Often, when people look at my experiments and my test setup, they are confused when I tell them that I am studying a bridge under traffic loads. How can a little steel plate of 300mm x 300mm or 200mm x 200mm help me to understand how a bridge behaves under traffic? Of course, there are several simplifications that we need to make to come to this point, and, likewise, we are indeed looking at a model of reality, what all the limitations a model has.
So, how do we go from a real bridge with trucks and cars and all that to a test slab with a steel plate?
1. From real traffic to load models
Real traffic consists of many different types of vehicles in different sizes, shapes and weights.We can measure the real traffic (you might have noticed that there are measurement points in the roads of the highways which study the traffic). To calculate a bridge with all these different vehicles would be a daunting task. Therefore, our typical engineering approach (which you also find reflected in the codes that tell you how to design a structure) is to use a load model. That load model is a simplified version of the real traffic. For different cases, there are different load models, and certainly your structure needs to fulfill all the structural requirements for all the different load cases it can be subjected to.
A typical load case works like this: it smooths out the cars and trucks over all of the lanes, in such a way that the load is smeared out over the entire surface (as if all the lanes would be packed and packed with cars, the case you have during a traffic jam). Next, you might consider that the rightmost lane has heavier traffic, and this makes you end up with a load which is again smoothed out, but only over the rightmost lane. This load together with the previous one (over all the lanes) will have a higher value than the value you have over all the lanes, because its whole purpose was to model the fact that the heavy trucks are on the right lane.

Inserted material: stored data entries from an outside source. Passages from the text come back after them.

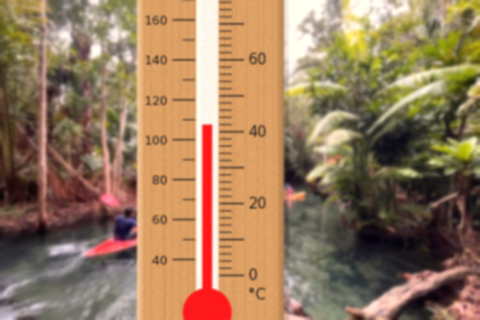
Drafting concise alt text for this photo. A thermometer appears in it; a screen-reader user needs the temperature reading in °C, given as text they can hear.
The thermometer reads 42 °C
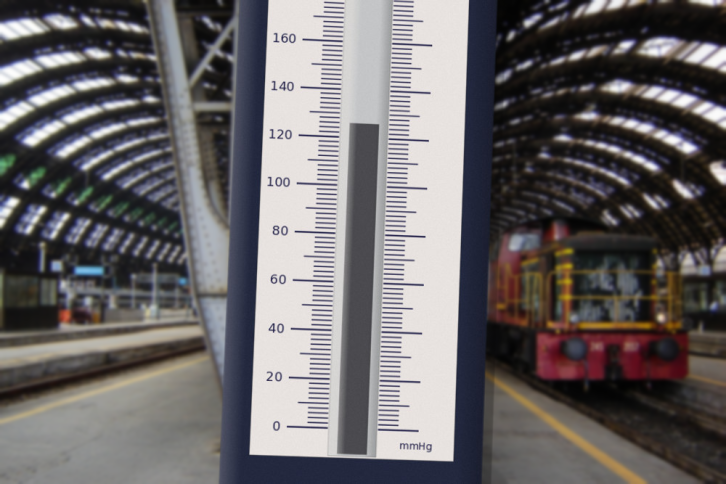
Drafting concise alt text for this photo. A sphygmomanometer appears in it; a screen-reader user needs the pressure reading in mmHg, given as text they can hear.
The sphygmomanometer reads 126 mmHg
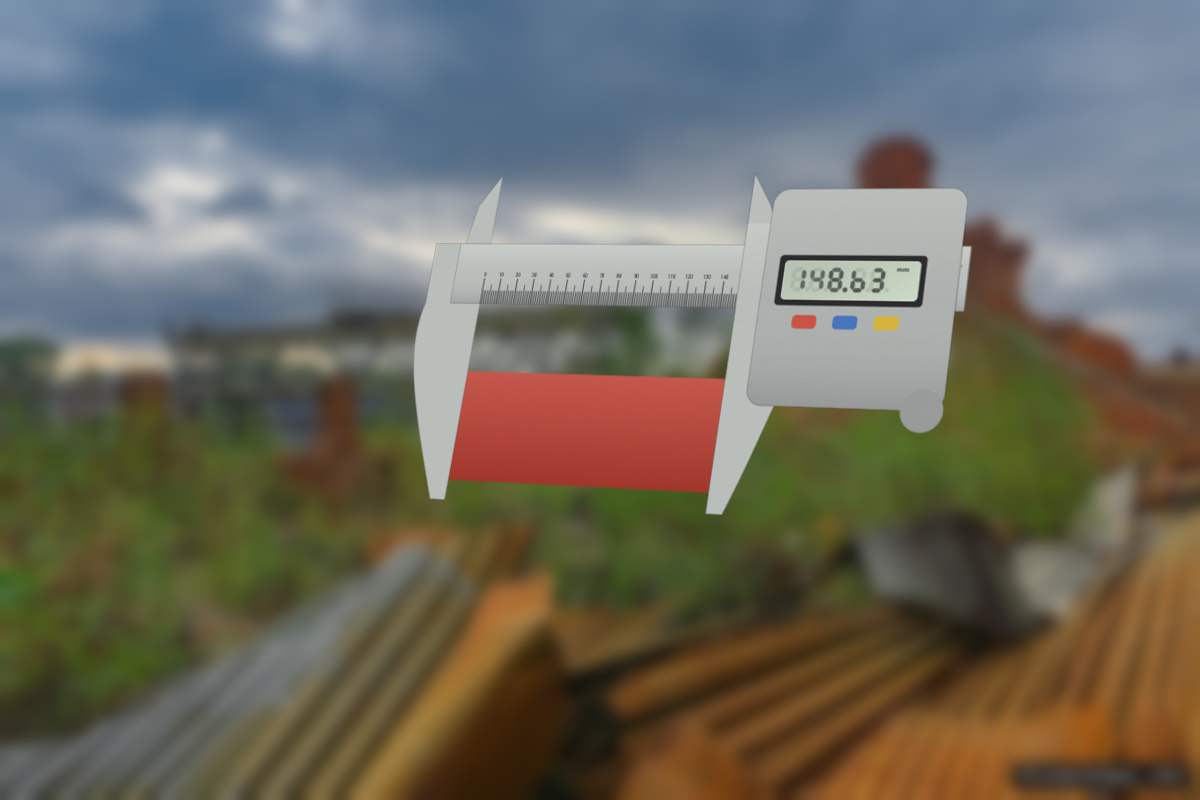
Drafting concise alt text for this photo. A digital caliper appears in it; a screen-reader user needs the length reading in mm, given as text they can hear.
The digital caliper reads 148.63 mm
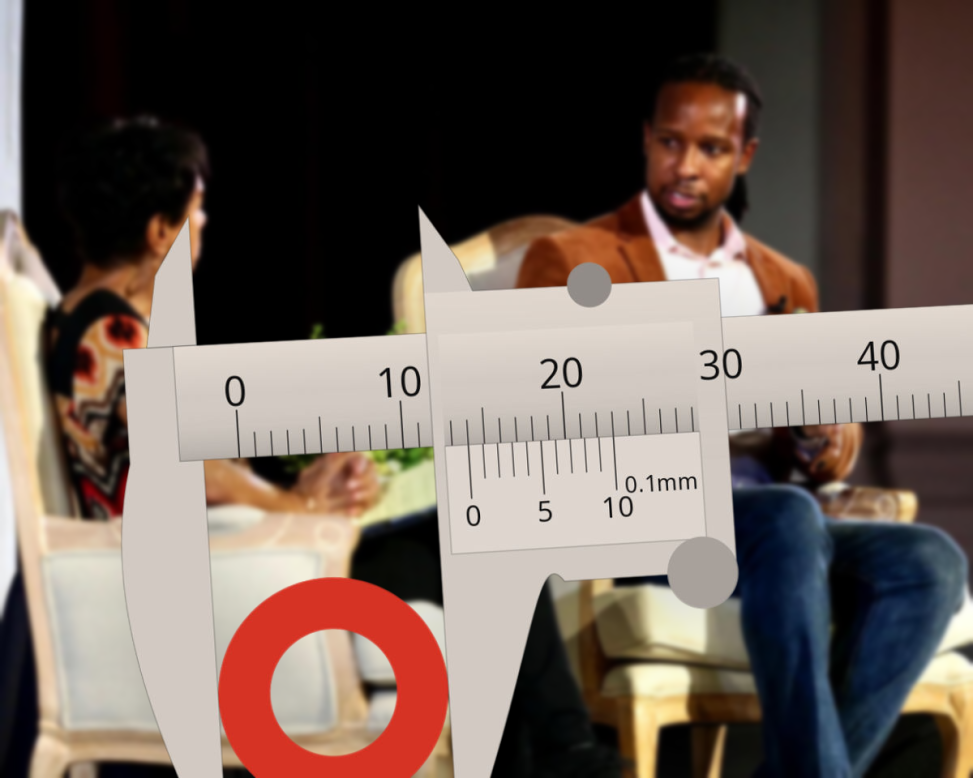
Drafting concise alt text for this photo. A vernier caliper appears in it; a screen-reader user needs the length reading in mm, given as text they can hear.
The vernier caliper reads 14.0 mm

Then, we place some design trucks on the bridge that we are looking at. These design trucks are, in European practice, 4 squares that you draw on the deck of the bridge and in which you place a load. We consider the wheels to be 400mm x 400mm, at 1,2m distance along the span length and at 2m distance along the width. The first lane has the heaviest design truck, and the next lanes have increasingly less heavy design trucks. To study the worst case scenario, it is necessary to find the most unfavorable location of these design trucks all together on the bridge deck.
2. From load models to a loading plate
If you study the problem of the shear capacity of solid slab bridges, you will find that the contribution of the wheels of this design truck which I just explained is a major contribution to the occurring load. Because the wheels of the design truck are modeled as squares of 400mm x 400mm, it is also not really clear how to spread this load. If you look at the support, it is clear from engineering judgment that the effect of this concentrated load will have flared out a bit (you can compare this to throwing a rock in a pond – the water will ripple and the ripples will touch a larger length once they reach the borders of the pond, provided that it is a reasonably sized pond). The question for these wheel loads remains then how much they can be smeared out over the length of the support.
With all these issues at hand, we’ve determined that it is most interesting to look at the part of the load model that comes from the design truck. In some experiments done in Switzerland, 4 load plates are used to model the design truck just like we use it in the code. However, to study some basic phenomena, it is necessary to make another extra simplification.
And that last round of simplifications includes studying just one of the wheels of the design truck. Because the slabs I test in our laboratory are scale models, we also scaled the size of the wheel: we’ve used steel plates of 200mm x 200mm as well as steel plates of 300mm x 300mm.
And so, a little steel plate can hold in itself a whole simplification procedure of trucks and cars.